Dans ce cas, la relation dépasse le cadre privé du mentorat. Elle devient plus visible et engageante, donc plus risquée, puisque la crédibilité et la réputation du parrain sont mises en jeu. Cela explique pourquoi le parrainage est plus rare et sélectif.
Formaliser le parrainage
Sans encadrement, le parrainage informel reste vulnérable aux biais de similarité, qui favorisent les affinités personnelles au détriment du mérite et de l'équité. Les recherches montrent que plus de 70 % des parrains choisissent des protégés qui leur ressemblent – même genre, mêmes origines. Ce réflexe, souvent inconscient, perpétue les inégalités d'accès aux postes de direction.
Il devient donc essentiel de structurer le parrainage pour en faire un levier à la fois crédible, équitable et efficace pour fissurer les plafonds de verre.
En conséquence, plusieurs organisations intègrent une discussion sur le parrainage à leurs programmes de mentorat. Cela aide protégés et parrains à en comprendre les apports et les limites. Mais on ne peut miser uniquement sur la bonne volonté des mentors pour accepter spontanément ce rôle plus risqué. Il est souvent plus efficace d'identifier des parrains influents, prêts à s'engager pleinement et de manière intentionnelle principalement auprès de talents issus de groupes sous-représentés. Bien sûr, il faut aussi les rendre responsables quant à cet engagement.
Cela dit, la majorité des gens n'ont pas accès à un programme structuré.

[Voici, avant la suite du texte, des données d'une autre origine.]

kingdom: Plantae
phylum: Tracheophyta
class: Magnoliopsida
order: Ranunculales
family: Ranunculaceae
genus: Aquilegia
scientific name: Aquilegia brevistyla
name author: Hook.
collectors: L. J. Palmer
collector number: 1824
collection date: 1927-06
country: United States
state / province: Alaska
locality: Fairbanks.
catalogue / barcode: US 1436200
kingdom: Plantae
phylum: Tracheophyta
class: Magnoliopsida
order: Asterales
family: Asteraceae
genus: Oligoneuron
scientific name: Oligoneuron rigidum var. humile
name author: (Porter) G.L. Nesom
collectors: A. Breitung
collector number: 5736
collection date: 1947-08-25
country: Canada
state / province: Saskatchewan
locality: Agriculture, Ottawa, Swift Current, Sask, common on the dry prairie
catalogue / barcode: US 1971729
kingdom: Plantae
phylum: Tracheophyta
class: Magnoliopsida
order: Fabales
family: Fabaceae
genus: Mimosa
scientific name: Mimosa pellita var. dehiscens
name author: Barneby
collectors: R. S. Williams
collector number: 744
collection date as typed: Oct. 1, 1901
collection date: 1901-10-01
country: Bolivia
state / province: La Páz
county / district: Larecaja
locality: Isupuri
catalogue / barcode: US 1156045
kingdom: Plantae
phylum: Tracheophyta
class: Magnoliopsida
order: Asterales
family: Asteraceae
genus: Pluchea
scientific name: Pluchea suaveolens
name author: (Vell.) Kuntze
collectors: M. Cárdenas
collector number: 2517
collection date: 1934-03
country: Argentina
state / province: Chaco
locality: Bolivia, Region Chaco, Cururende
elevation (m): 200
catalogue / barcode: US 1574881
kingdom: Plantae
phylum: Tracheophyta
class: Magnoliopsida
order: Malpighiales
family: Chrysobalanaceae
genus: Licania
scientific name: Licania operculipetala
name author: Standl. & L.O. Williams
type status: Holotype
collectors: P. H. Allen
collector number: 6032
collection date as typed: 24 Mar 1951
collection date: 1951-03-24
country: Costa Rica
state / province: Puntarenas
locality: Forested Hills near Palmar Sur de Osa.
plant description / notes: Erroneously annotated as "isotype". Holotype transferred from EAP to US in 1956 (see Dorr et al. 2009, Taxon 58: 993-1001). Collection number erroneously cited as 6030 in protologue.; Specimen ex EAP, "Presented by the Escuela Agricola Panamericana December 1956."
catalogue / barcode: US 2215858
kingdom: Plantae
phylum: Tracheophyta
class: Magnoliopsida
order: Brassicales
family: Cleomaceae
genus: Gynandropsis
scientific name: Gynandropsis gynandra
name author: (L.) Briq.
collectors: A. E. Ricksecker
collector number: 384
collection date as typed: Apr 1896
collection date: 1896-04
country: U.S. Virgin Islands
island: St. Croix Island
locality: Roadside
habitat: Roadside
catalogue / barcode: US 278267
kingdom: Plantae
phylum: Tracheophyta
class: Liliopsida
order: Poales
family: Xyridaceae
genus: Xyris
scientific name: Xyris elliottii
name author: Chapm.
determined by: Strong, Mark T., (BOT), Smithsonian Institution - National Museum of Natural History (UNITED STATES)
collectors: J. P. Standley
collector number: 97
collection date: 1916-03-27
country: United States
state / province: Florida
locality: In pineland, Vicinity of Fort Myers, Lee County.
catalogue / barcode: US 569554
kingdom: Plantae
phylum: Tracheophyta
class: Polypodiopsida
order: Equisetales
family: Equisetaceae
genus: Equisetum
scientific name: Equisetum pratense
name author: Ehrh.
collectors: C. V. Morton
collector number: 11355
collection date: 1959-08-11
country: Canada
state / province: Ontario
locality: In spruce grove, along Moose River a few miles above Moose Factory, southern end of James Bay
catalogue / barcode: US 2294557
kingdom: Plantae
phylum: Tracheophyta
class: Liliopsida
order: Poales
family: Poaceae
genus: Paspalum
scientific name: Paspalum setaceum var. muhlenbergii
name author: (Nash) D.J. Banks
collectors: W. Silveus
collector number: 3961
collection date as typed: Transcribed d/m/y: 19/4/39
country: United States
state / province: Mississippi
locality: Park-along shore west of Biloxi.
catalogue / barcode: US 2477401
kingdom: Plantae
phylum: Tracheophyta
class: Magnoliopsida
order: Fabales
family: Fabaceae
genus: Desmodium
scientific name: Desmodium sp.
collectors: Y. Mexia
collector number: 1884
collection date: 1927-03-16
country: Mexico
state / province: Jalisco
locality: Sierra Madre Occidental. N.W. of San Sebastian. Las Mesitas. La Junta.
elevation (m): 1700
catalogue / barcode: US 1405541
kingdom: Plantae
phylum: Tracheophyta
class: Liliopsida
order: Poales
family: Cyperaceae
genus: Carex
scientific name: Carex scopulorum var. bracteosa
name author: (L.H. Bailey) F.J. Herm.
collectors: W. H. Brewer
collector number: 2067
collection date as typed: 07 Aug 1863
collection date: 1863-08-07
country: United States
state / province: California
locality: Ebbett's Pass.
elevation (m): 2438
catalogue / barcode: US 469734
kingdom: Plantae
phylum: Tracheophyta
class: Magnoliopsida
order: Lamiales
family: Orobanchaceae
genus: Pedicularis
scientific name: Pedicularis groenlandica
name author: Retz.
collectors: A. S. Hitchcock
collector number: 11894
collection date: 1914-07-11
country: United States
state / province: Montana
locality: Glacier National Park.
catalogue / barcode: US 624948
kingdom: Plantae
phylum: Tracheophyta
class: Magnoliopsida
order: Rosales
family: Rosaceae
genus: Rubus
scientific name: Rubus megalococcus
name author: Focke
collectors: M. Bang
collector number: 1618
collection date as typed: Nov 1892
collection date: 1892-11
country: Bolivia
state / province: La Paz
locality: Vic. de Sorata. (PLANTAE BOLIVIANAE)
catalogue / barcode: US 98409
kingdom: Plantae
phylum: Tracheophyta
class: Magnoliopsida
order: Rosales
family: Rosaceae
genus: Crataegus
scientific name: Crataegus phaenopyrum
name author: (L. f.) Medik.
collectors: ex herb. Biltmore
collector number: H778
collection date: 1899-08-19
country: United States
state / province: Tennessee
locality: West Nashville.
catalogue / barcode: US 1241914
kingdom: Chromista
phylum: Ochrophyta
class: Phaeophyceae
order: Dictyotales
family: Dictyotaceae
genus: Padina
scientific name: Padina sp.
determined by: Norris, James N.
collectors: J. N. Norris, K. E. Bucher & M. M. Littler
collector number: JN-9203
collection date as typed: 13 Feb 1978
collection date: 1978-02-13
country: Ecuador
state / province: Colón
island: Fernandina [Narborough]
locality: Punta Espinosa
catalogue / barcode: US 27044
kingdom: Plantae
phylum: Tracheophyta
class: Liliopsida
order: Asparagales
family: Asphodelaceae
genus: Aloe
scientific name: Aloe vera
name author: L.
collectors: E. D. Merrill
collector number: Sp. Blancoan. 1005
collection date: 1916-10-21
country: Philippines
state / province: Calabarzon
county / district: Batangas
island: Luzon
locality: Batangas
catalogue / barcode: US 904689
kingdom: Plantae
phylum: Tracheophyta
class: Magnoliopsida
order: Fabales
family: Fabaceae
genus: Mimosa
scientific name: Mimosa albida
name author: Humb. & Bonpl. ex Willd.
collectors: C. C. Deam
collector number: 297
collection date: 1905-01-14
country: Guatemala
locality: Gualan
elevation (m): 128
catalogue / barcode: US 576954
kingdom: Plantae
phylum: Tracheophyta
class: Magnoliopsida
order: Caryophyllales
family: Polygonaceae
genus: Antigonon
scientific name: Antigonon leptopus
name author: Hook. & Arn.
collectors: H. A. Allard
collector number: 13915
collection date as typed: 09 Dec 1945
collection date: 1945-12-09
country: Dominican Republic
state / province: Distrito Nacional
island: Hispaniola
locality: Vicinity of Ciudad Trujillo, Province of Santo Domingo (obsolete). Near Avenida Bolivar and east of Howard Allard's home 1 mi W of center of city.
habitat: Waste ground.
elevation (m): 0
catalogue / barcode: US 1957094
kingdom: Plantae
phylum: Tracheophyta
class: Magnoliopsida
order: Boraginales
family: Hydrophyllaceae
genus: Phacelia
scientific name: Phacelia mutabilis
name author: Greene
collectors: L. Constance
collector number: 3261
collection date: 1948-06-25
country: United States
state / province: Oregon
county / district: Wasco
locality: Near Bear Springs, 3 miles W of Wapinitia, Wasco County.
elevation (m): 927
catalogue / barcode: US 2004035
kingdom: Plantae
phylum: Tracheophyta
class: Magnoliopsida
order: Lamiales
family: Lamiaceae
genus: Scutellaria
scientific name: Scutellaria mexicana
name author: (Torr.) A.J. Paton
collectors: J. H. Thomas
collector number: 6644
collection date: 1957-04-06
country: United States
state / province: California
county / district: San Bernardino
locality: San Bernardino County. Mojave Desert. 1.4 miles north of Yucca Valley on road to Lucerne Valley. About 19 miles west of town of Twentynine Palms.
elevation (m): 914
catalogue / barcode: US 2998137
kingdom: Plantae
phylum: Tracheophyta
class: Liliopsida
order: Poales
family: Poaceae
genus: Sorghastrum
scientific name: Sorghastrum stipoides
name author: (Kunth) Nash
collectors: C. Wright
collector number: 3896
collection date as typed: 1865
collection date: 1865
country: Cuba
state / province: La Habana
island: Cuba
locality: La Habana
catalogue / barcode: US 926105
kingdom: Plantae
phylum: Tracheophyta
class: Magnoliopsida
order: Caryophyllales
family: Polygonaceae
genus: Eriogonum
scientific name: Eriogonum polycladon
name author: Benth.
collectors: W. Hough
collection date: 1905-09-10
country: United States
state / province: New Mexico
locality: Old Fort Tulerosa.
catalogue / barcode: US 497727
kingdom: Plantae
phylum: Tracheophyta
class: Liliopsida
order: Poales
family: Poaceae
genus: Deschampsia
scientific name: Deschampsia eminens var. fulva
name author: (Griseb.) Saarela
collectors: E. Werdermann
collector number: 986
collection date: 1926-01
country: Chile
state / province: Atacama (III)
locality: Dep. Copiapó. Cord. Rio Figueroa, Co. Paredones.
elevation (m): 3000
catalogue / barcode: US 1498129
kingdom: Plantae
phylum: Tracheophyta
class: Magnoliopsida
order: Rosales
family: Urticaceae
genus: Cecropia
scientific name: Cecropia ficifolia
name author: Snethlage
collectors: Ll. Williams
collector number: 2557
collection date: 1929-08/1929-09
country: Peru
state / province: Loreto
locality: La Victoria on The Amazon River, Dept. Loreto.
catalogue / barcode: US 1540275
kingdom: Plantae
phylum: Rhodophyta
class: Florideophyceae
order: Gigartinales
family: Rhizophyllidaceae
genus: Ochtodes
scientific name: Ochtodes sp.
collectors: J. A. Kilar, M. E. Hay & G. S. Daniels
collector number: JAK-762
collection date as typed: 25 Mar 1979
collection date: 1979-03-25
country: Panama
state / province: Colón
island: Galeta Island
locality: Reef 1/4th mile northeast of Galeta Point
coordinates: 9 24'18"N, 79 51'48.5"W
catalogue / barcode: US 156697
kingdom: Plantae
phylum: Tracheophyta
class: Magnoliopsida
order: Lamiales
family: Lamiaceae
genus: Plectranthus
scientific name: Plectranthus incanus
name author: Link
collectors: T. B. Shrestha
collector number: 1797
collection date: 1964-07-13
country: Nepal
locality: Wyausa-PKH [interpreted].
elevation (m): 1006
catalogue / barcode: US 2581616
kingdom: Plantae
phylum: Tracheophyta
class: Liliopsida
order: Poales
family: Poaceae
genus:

Ils doivent donc tracer leur propre voie : repérer un mentor reconnu pour son engagement envers la relève, commencer une relation structurée en amorçant la conversation et en fixant l'ordre du jour des discussions et, avec le temps et la confiance, faire évoluer ce lien vers un parrainage actif.
Il serait contre-productif de mettre de la pression pour obtenir une promotion. Ce serait une erreur stratégique. Un bon protégé sait gérer ses attentes, respecter le positionnement de son parrain et contribuer à la relation, notamment en valorisant ses qualités de développeur de talents.